Type Inference for STLC

Type inference is to automatically calculate the type of an expression without any explicit type annotations or with partial type annotations. Type inference is also called type reconstruction in some scenarios. For an given expression in a language, type inference determines its principal type if it has, otherwise the type inference would reject this expression as a type check do.

Simply Typed Lambda Calculus (STLC) is the most simplest type system with only one type constructor: function type ($\rightarrow$). Since its simplicity and do not have any support for general recursion, type inference for STLC without any annotation is decidable. This post presents an functional implementation of a type inference algorithm of STLC in Racket. The idea is based on Chapter 16 of Programming Languages and Lambda Calculi.

We firstly defined a small language base on STLC with numbers and arithmetic operations like plus and multiplication, as well a parser which translate S-Expression to structures we defined.

#lang racket

;; Type Inference for Simply Typed Lambda Calculus
;; Guannan Wei <guannanwei@outlook.com>

(require rackunit)
(require racket/set)

;; Expressions

(struct NumE (n) #:transparent)
^^^^^^^^^^^^^^^^
> [Questions]:
a – In the post on type inference for STLC, what book chapter is the algorithm's idea based on?
b – Please resume the post on type inference for STLC from the point where it stops.
The data has nothing to do with the post on type inference for STLC.

> [Provided information]:
^^^^^^^^^^^^^^^^
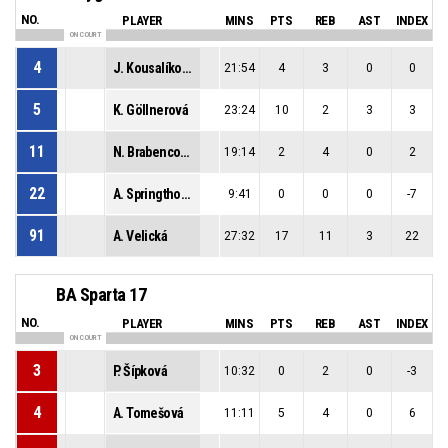
NO.
PLAYER
MINS
PTS
REB
AST
INDEX
ON COURT
4
J. Kousalíková
21:54
4
3
0
0
5
K. Göllnerová
23:24
10
2
3
3
11
N. Brabencová
19:14
2
4
0
2
22
A. Springthorpe
9:41
0
0
0
-7
91
A. Velická
27:32
17
11
3
22
BA Sparta 17
NO.
PLAYER
MINS
PTS
REB
AST
INDEX
ON COURT
3
P. Šípková
10:32
0
2
0
-3
4
A. Tomešová
11:11
5
4
0
6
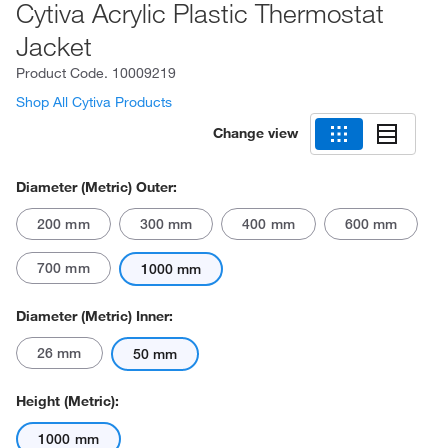
Cytiva Acrylic Plastic Thermostat
Jacket
Product Code.
10009219
Shop All Cytiva Products
Change view
Diameter (Metric) Outer:
200 mm
300 mm
400 mm
600 mm
700 mm
1000 mm
Diameter (Metric) Inner:
26 mm
50 mm
Height (Metric):
1000 mm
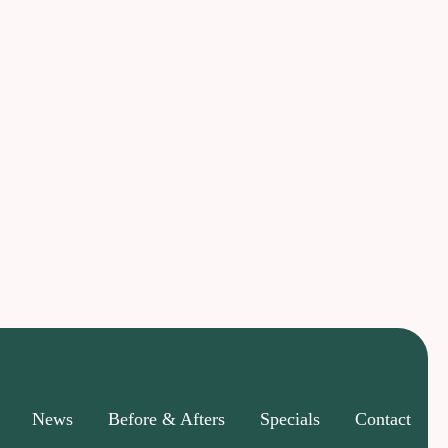
News
Before & Afters
Specials
Contact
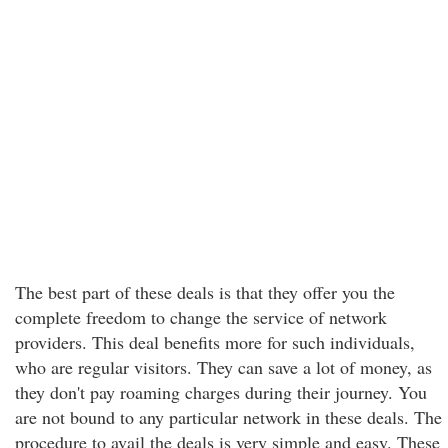
The best part of these deals is that they offer you the
complete freedom to change the service of network
providers. This deal benefits more for such individuals,
who are regular visitors. They can save a lot of money, as
they don't pay roaming charges during their journey. You
are not bound to any particular network in these deals. The
procedure to avail the deals is very simple and easy. These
^^^^^^^^^^^^^^^^
> [Outputs by task]:
a – Chapter 16 of Programming Languages and Lambda Calculi.

b –
(struct IdE (id) #:transparent)
(struct PlusE (l r) #:transparent)
(struct MultE (l r) #:transparent)
(struct LamE (arg body) #:transparent)
(struct AppE (fun arg) #:transparent)

;; Types

(struct NumT () #:transparent)
(struct VarT (name) #:transparent)
(struct ArrowT (arg result) #:transparent)

;; Values

(struct NumV (n) #:transparent)
(struct ClosureV (arg body env) #:transparent)

;; Environment & Type Environment

(struct Binding (name val) #:transparent)
(define lookup (make-lookup 'lookup Binding? Binding-name Binding-val))
(define ext-env cons)

(struct TypeBinding (name type) #:transparent)
(define type-lookup (make-lookup 'type-lookup TypeBinding? TypeBinding-name TypeBinding-type))
(define ext-tenv cons)

;; Parsers

(define (parse s)
  (match s
    [(? number? x) (NumE x)]
    [(? symbol? x) (IdE x)]
    [`(+ ,l ,r) (PlusE (parse l) (parse r))]
    [`(* ,l ,r) (MultE (parse l) (parse r))]
    [`(let ([,var ,val]) ,body)
     (AppE (LamE var (parse body)) (parse val))]
    [`(λ (,var) ,body) (LamE var (parse body))]
    [`(,fun ,arg) (AppE (parse fun) (parse arg))]
    [else (error 'parse "invalid expression")]))

The type inference works as follows. We firstly add a special type, type variable VarT. The function type-infer determines the type of an expression and also collects the constraints on it. type-infer returns a tuple which consist with the type, the constraints and type variables the constraints set used. Then we unify all the constraints by unify and unify-helper, if success the expression has a type; otherwise, the unfication failed means the expression is not typable. But since we have added a special type type variable, the result type comes from type-infer may be is a type variable which may have an instantiation, i.e. a concrete type, so we need to refiy these information and generate the actual type of it. This work done by function reify.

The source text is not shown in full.